Lutz-Dietrich Schweizer (CIB) nannte die Neuerung „sinnvoll und konsequent“, auch im Hinblick auf die Veränderungen, die in der Marktstraße in den nächsten Jahren noch kommen sollen. Er bezweifelte, dass es dadurch weniger Verkehr in der Marktstraße geben wird: „Es wird alles nichts nützen, denn mit 20 Sachen zu fahren ist besser als im Stau zu stehen.“ Er spielte damit auf die Tatsache an, dass viele Autofahrer die Marktstraße nur deshalb als schnelle Abkürzung befahren, weil die Ampelschaltung auf der Annonaystraße täglich den Verkehr stocken lässt. Simone Kirschbaum (SPD) regte an, Radfahrer sollten künftig die Marktstraße bergauf auf einem Radweg auf der linken Seite befahren dürfen. Blumer sagte ihr zu, die „kreative Idee“ zu prüfen, und verwies auf solche Lösungen in anderen Städten.

Acht Mitglieder des Verkehrsausschusses empfahlen dem Ausschuss Technik und Umwelt (ATU), die Neuerung zu beschließen, drei enthielten sich. Der ATU trifft demnächst die Entscheidung.

Kommentar
Ein mutiger Schritt

Von Matthias Nothstein

Der Verkehr ist einem ständigen Wandel unterzogen, nicht nur in Backnang. Die Tendenz ist eindeutig: Die Autofahrer sollen langsamer fahren und die Rechte der Fußgänger werden gestärkt. Der Wegfall der Zebrastreifen ist nur auf den ersten Blick ein Widerspruch. Denn es stimmt, wenn die Autofahrer noch langsamer unterwegs sind, werden die Überwege einfach nicht mehr benötigt. Die Passanten haben schon längst im wahrsten Sinne des Wortes mit den Füßen abgestimmt und queren auf dem gesamten Straßenabschnitt die Fahrbahn.

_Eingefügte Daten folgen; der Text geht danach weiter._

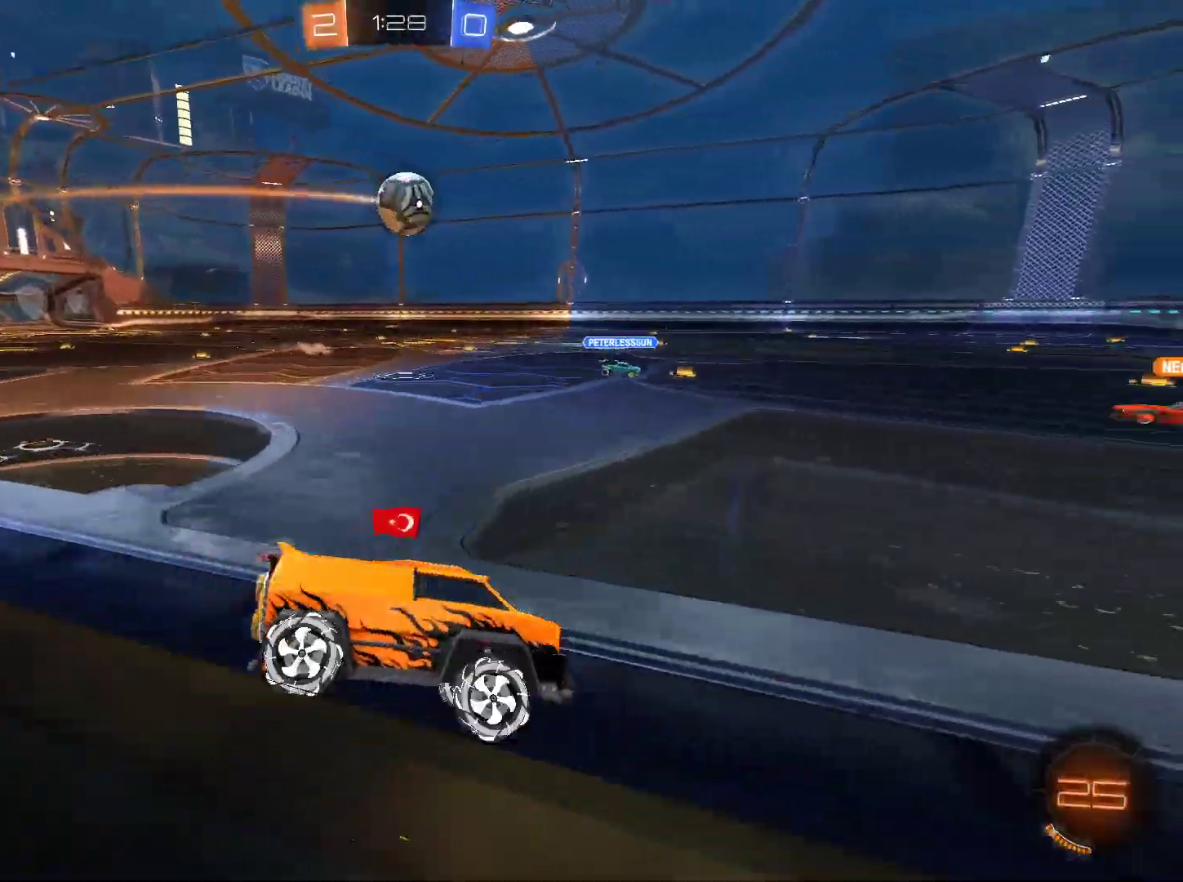
{"keys": ["a", "w"], "mouse": ["left"], "events": [[84, "mouse_left", "down"], [184, "mouse_left", "up"], [267, "mouse_left", "down"]]}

Ein wirklicher Nachteil ist der Wegfall der „sicheren Querungshilfe“ jedoch für Kinder oder beeinträchtigte Passanten. Sie wussten bisher, dass die Autofahrer an diesen Stellen ganz besonders Rücksicht auf sie genommen haben. Deshalb ist es ganz wichtig: Wenn die Änderung kommt, dann muss auch die Geschwindigkeit der Fahrzeuge kontrolliert werden. Und im besonderen Fall der steilen Marktstraße gilt dies auch für die Fahrradfahrer.

Der Schritt ist mutig. Aber der Wandel ist wichtig, damit die Aufenthaltsqualität Schritt für Schritt verbessert werden kann.